The American Farm Bureau Federation released the election questionnaire and responses given by each of the presidential candidates. They answered questions ranging from the environment, to fiscal policy, to labor. There is a lot of political speak, but here are a few of the answers:
Energy Question: Agriculture is an energy-intensive industry and volatile prices significantly affect the cost of growing crops. What policies will you support to meet our energy needs and strengthen energy security? What role do you see for agricultural-based biofuels in the nation’s energy supply?
Obama: “Our rural communities, farmers, and ranchers can increase our energy independence and boost the transition to a clean energy economy. U.S. biofuel production is at its highest level in history. Last year, rural America produced enough renewable fuels like ethanol and biodiesel to meet roughly 8 percent of our needs, helping us increase our energy independence to its highest level in 20 years. We are increasing the level of ethanol that can be blended into gasoline, and the new Renewable Fuel Standard helped boost biodiesel production to nearly 1 billion gallons in 2011, supporting 39,000 jobs.”
Romney: “An affordable, reliable supply of energy is crucial to America’s economic future. I have a vision for an America that is an energy superpower, rapidly increasing our own production and partnering with our allies, Canada and Mexico, to achieve energy independence on this continent by 2020. Taking full advantage of our energy resources will create millions of jobs, but this revolution in U.S. energy production will not just expand economic opportunity within the energy industry. Upstream businesses that supply the industry will experience a surge in demand, and perhaps the greatest benefit will occur downstream as agricultural businesses and manufacturers gain access to a more affordable and reliable supply of energy and feedstock. America’s energy resources can be a long-term competitive advantage for American agriculture and their development is key to the success of the industry.
The increased production of biofuels plays an important part in my plan to achieve energy independence. In order to support increased market penetration and competition among energy sources, I am in favor of maintaining the Renewable Fuel Standard. I also support eliminating regulatory barriers to a diversification of the electrical grid, fuel system, and vehicle fleet. My policies broadly aim to ensure that all of our energy industries can sustainably become competitive, innovative and efficient.”
Environmental Question: In the context of regulating water quality, the Environmental Protection Agency (EPA) has increasingly encroached on states’ authority, from nutrient loadings in Florida to total maximum daily loads in the Chesapeake Bay to overall regulatory reach through proposing “guidance” that essentially gives EPA regulatory control over all waters. Do you support reaffirming the primary role of states in regulating both non-navigable waters and non-point source runoff?
Obama: “Farmers are some of the best stewards of our environment, which is why my administration is working with more than 500,000 farmers and ranchers on more than 30 million acres of land to help conserve our lands and protect our waters.

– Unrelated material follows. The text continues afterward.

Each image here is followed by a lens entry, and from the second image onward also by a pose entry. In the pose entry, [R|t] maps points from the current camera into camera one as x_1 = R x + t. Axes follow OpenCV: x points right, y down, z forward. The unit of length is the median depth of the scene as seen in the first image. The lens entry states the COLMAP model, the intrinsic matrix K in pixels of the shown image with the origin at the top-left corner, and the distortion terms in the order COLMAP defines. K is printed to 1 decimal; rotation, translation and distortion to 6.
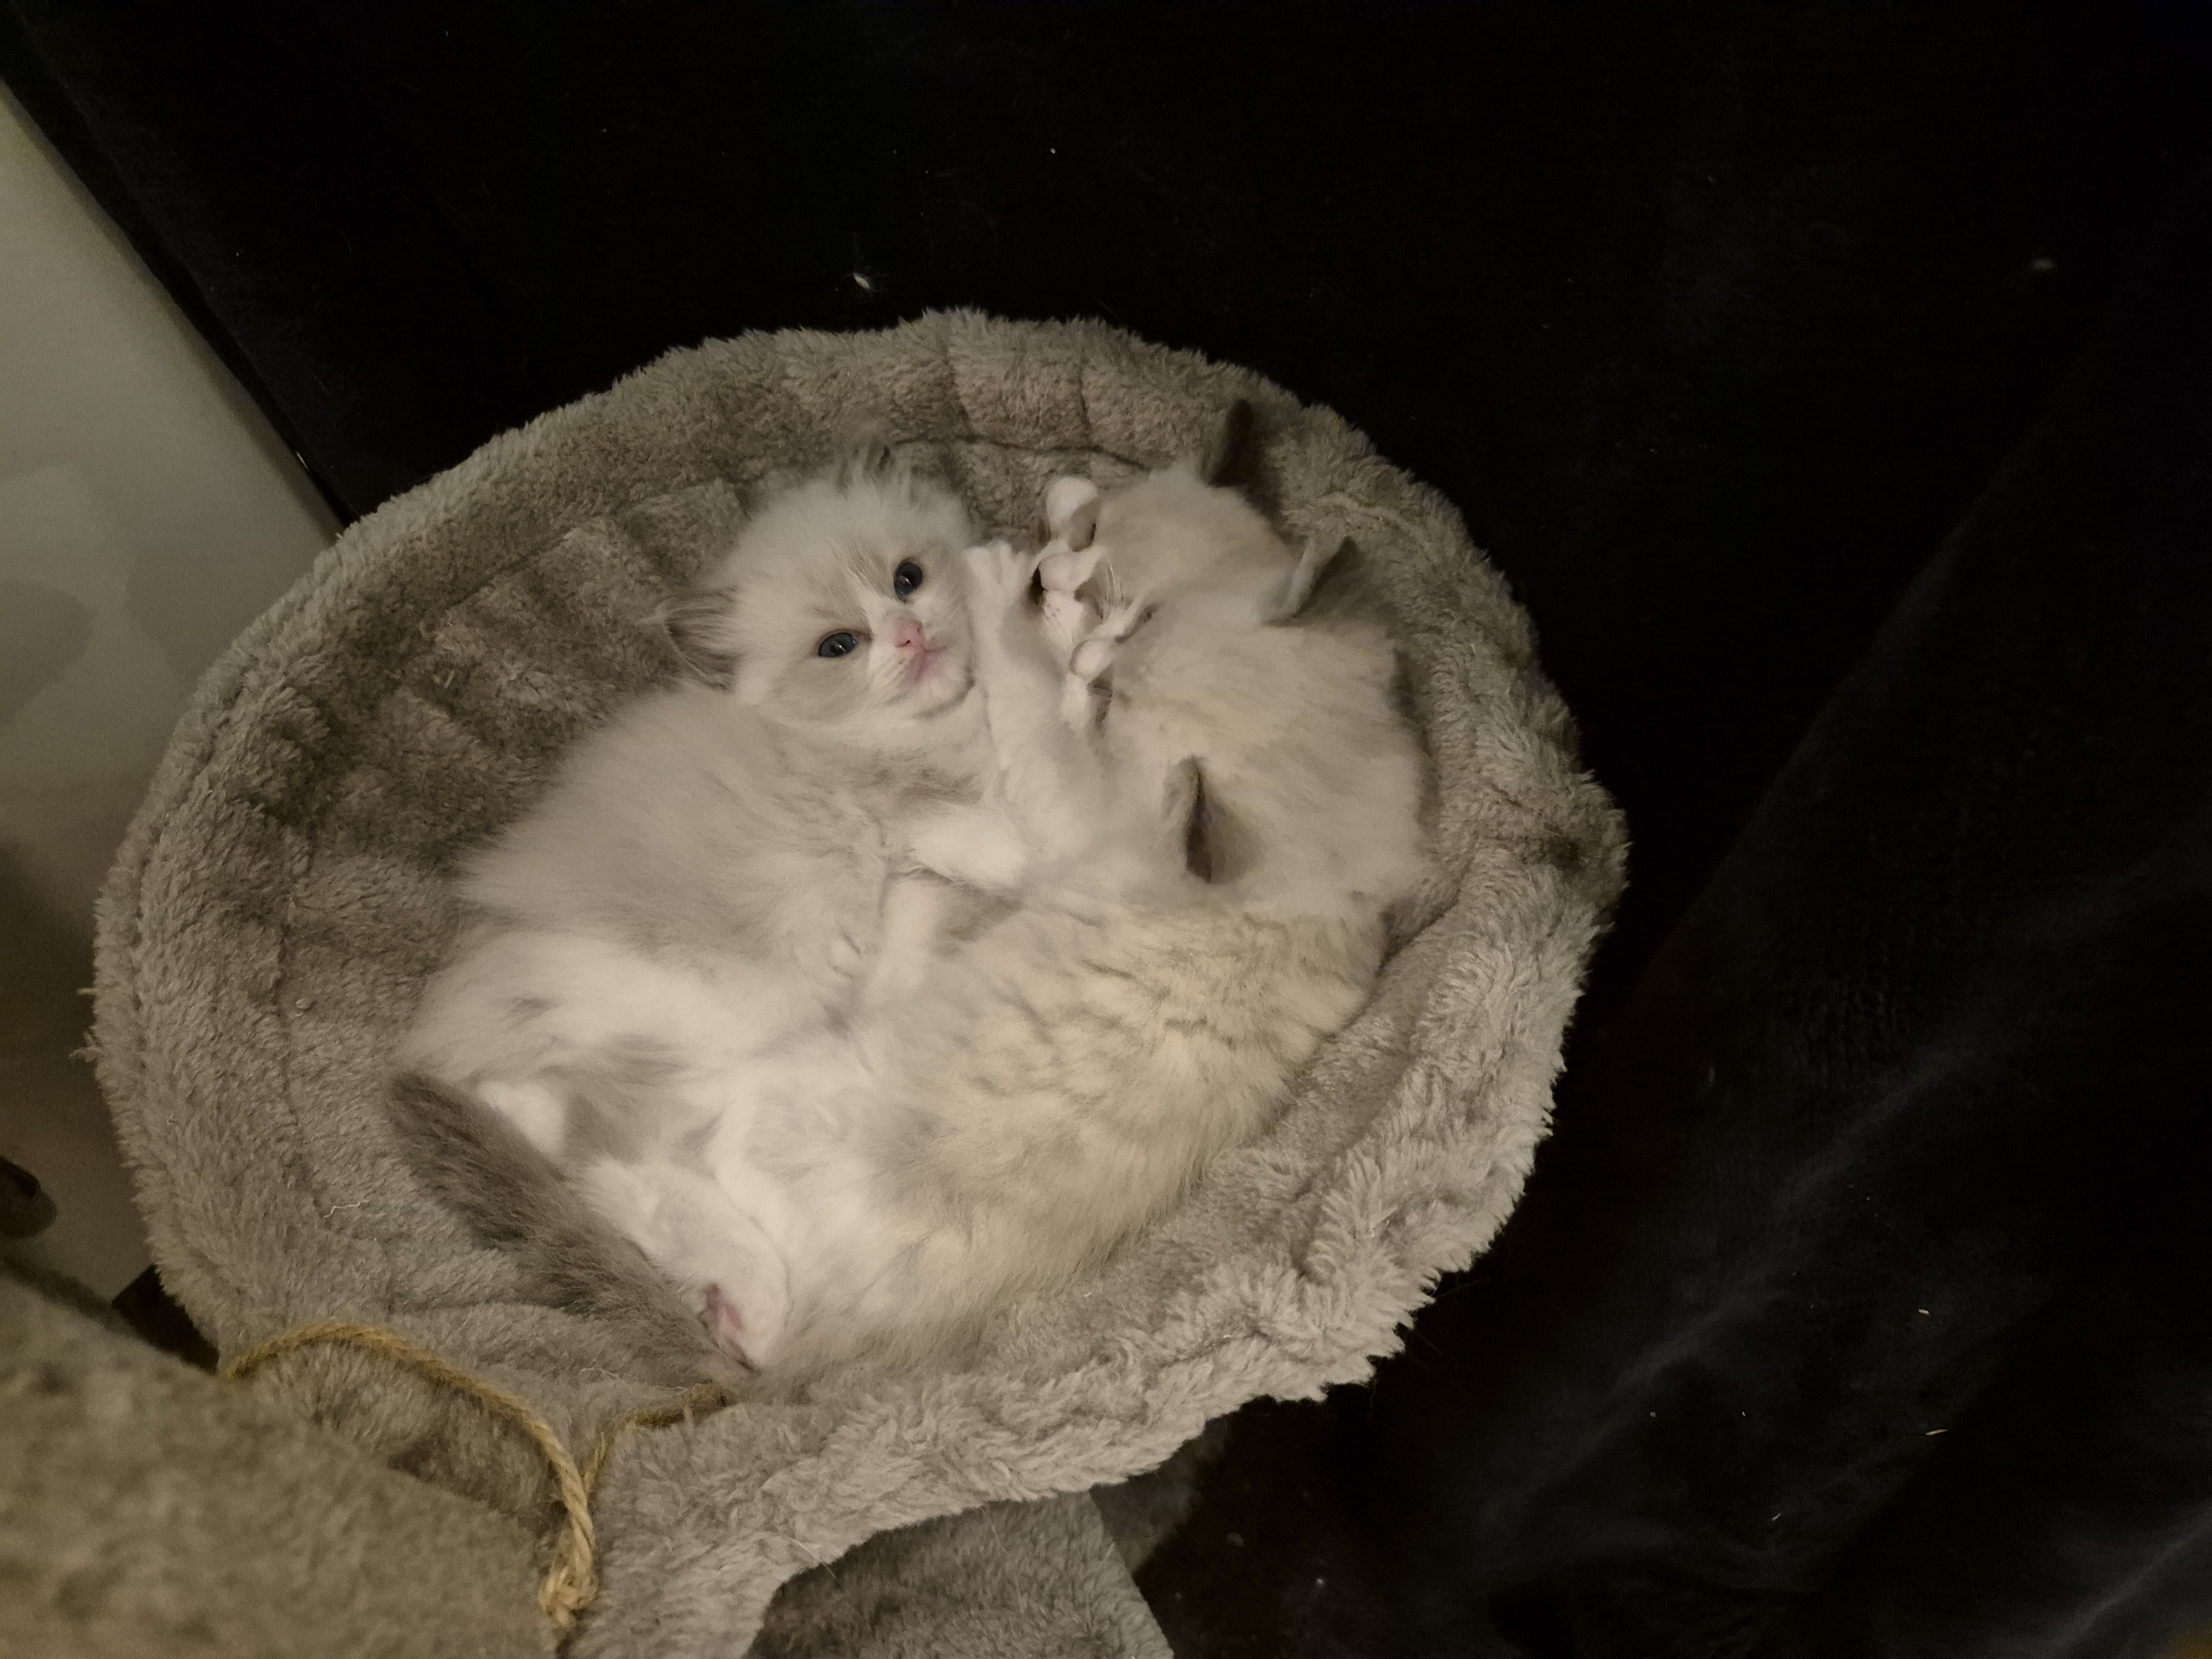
lens RADIAL K [[1550.8, 0, 1094.7], [0, 1550.8, 828.0], [0, 0, 1]] dist [0.019248, -0.032031]
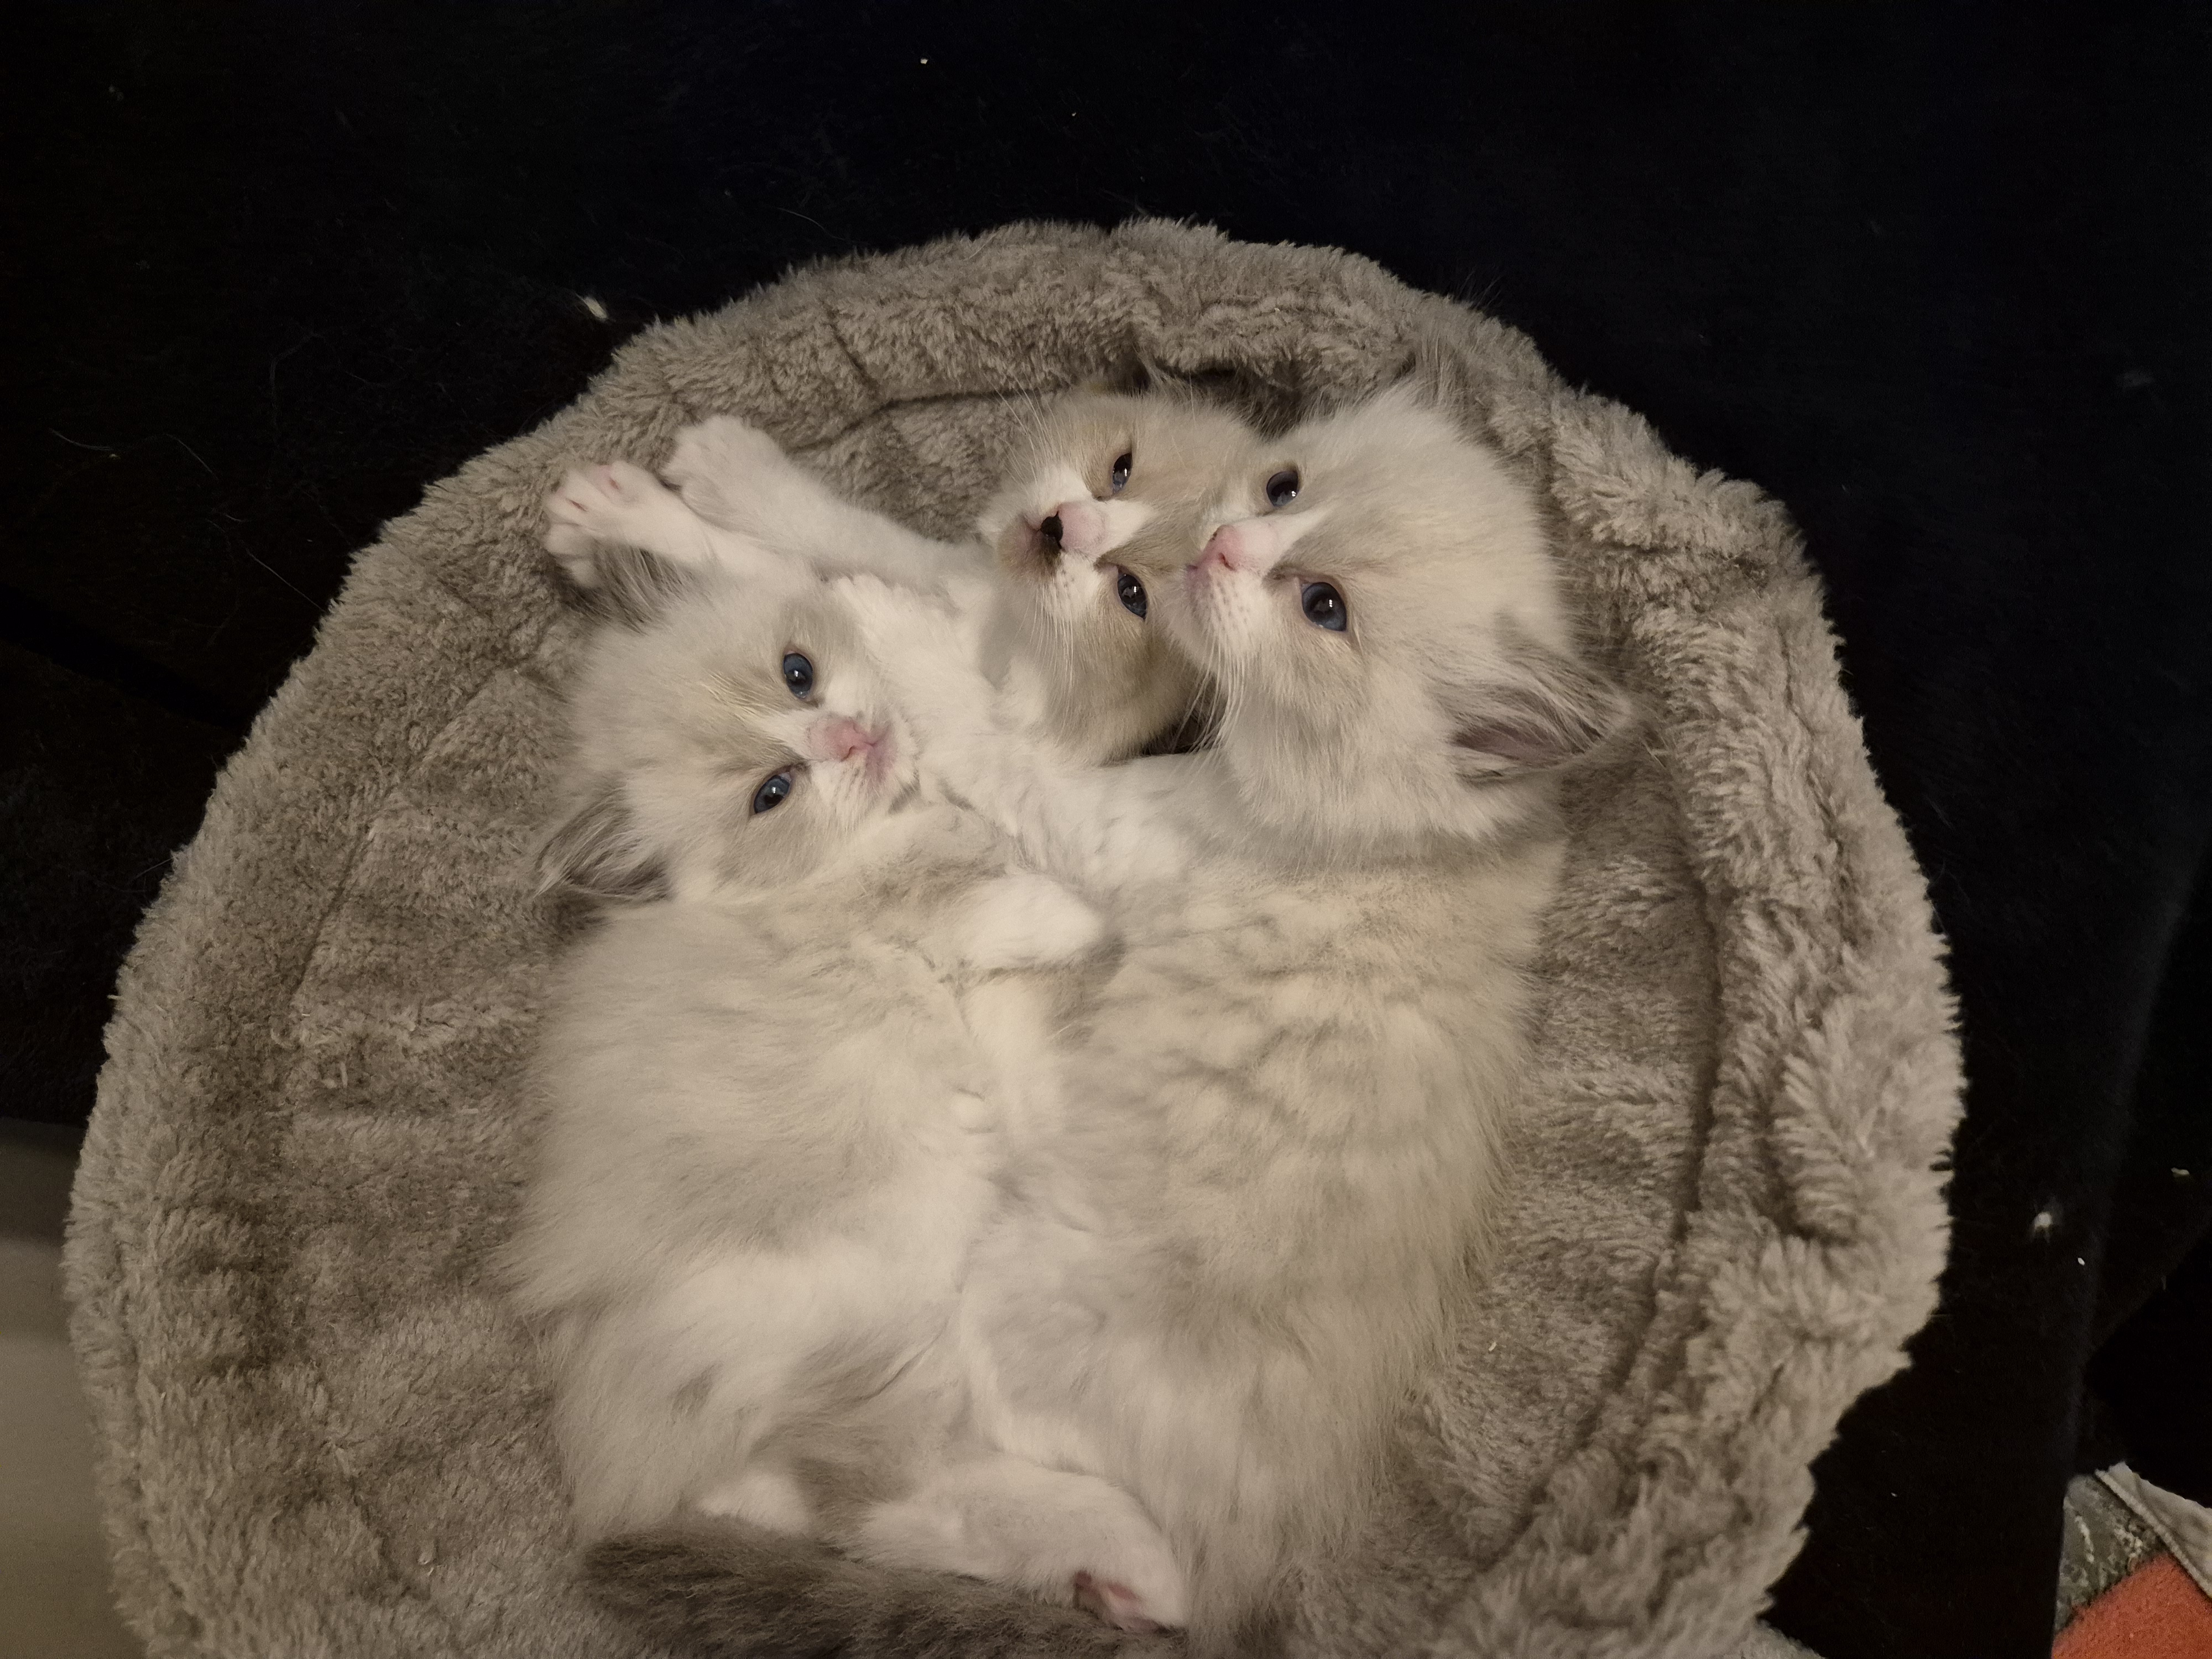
lens RADIAL K [[1550.8, 0, 1106.1], [0, 1550.8, 827.5], [0, 0, 1]] dist [0.019248, -0.032031]
pose [[0.858145, -0.509010, 0.067060, -0.083945], [0.500098, 0.858285, 0.115104, -0.111640], [-0.116145, -0.065239, 0.991087, 0.210211]]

I have seen how we can bolster growth of our nation’s agricultural economy while protecting our environment. Now there is a lot of misinformation out there about changes to clean water standards. We are not going to be applying standards to waters that have not been historically protected. And all existing exemptions for agricultural discharges and waters are going to stay in place. I believe that we can work together to safeguard the waters Americans rely on every day for drinking, swimming, and fishing, and those that support farming and economic growth.”

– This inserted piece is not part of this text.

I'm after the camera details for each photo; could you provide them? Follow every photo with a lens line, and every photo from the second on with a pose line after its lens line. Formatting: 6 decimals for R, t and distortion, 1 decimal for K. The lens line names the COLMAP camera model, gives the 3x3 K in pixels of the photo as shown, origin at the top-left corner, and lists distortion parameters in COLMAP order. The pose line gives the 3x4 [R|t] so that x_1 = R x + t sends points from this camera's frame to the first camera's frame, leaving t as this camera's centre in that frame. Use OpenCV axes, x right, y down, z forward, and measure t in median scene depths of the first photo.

Romney: “Government oversight is of course crucial to the protection of our environment. But statutes and regulations that were designed to protect public health and the environment have instead been seized on by environmentalists as tools to disrupt economic activity and the enjoyment of our nation’s environment altogether. President Obama’s Administration has embraced this approach, his EPA embarking on the most far-reaching regulatory scheme in American history.
Modernizing America’s complex environmental statutes, regulations, and permitting processes is crucial to ensuring that the nation can develop its resources safely and efficiently. Laws should promote a rational approach to regulation that takes cost into account. Regulations should be carefully crafted to support rather than impede development. Repetitive reviews and strategic lawsuits should not be allowed to endlessly delay progress or force the government into imposing rules behind closed doors that it would not approve in public. Energy development, economic growth, and environmental protection can go hand-in-hand if the government focuses on transparency and fairness instead of seeking to pick winners and repay political favors.”